START Excerpt provided
The graph below plots the multivariate ENSO index. The positive red peaks are (warm) “el Nino” years and the negative blue peaks are (cold) “la Nina” years. Again, 1998 and 2015 are circled:
Graph of ENSO index against year
Downloaded from http://www.esrl.noaa.gov/psd/enso/mei/ 27 June 2016. Emphasis added
If (and only if) previous patterns are repeated, we are now headed into the “La Nina” part of the cycle. If this occurs we would be likely to see a reduction in global average temperatures, although the correlation with temperature appears to be different in different locations.
Whammy 3 – Power supply
There seems to be a strong possibility of a shortfall in UK energy supply in the coming years, and this reflects a pattern over much of Europe. A report from the UK Institute of Mechanical Engineers noted that it is UK government policy to close all remaining coal-fired generating capacity by 2025. They conclude that “…The loss of coal by 2025, along with growth in demand and the closure of the majority of our nuclear power stations will therefore be significant, leaving a potential supply gap of 40%–55%, depending on wind levels….” And “…we have neither the time, resources, nor the sufficient [Sic] number of skilled people to build enough CCGTs [Combined Cycle Gas Turbines] to plug this gap…”
END Excerpt provided
START Exercise data
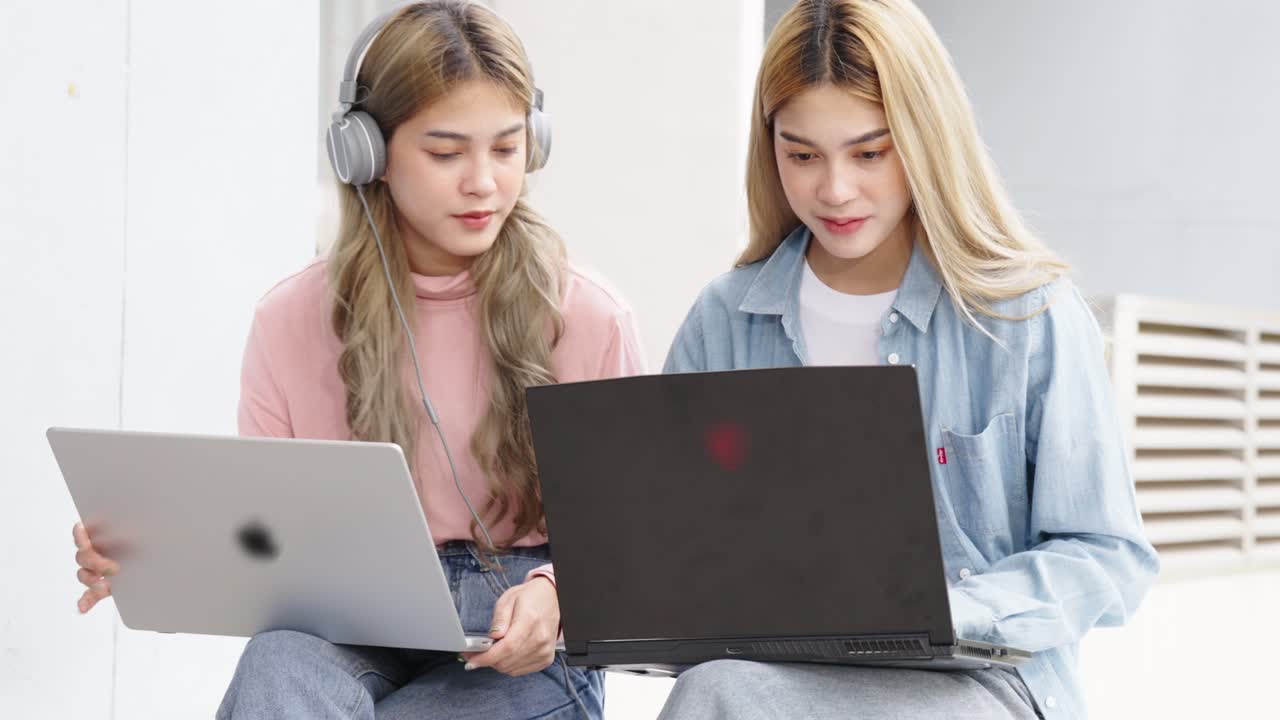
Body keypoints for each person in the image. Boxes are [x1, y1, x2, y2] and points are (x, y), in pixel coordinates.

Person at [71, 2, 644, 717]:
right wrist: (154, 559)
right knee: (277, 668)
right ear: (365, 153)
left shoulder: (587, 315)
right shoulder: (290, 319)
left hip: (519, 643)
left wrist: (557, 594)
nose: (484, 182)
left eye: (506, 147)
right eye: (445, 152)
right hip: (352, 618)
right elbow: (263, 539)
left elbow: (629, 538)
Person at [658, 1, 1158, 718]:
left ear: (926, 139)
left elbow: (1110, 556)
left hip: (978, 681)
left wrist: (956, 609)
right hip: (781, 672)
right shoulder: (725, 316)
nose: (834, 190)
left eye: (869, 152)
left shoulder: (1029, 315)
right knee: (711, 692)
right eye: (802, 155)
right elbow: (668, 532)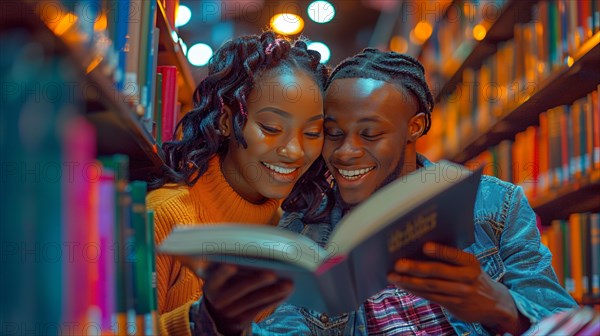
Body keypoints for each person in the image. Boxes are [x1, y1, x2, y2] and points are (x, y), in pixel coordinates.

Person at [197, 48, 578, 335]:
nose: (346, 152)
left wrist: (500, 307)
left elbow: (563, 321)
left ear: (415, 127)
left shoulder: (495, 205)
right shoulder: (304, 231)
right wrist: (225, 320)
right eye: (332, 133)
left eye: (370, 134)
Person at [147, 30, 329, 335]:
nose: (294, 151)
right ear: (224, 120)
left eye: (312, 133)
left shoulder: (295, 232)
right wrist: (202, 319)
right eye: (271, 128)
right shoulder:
END Exercise data
◆ **Task item**: Carry on the piece about the ENSO cycle and the UK power supply, starting right after its last sentence. The records were taken from a different source than the text.

◆ **Answer to the problem**:
If this analysis is correct (and they discuss various scenarios) the UK may have a growing power problem, and other western countries may have similar problems in the rush to scrap coal-fired and nuclear power stations.
Relatively sudden temperature changes do occasionally occur. The most extreme in the time scale of human agriculture was the Younger Dryas about 12,000 years ago. In Greenland at that time the temperature is believed to have dropped 10oC in 10 years although the change in global average may have been less. 10oC is the same order as the difference between the mean temperature for January and the mean temperature for May in London.
We would be extremely unfortunate to be hit by a Younger Dryas magnitude event; but two of the main factors correlating to earlier climate changes appear to be heading for a strong downturn at the same time. If we are hit by a combination of a very strong La Nina at the same time as a repeat of something like the Dalton minimum we could be in for some cold winters.
The uncertainty of the power supply, caused in part by green opposition to coal and nuclear, could make it a triple whammy. Rolling blackouts are a possibility, particularly on cold, still, evenings. To some pensioners, alone in the dark on a freezing night with heating inoperative, it would mean a lonely death. Folk with the honourable intention of “saving the planet” may instead be killing their grannies.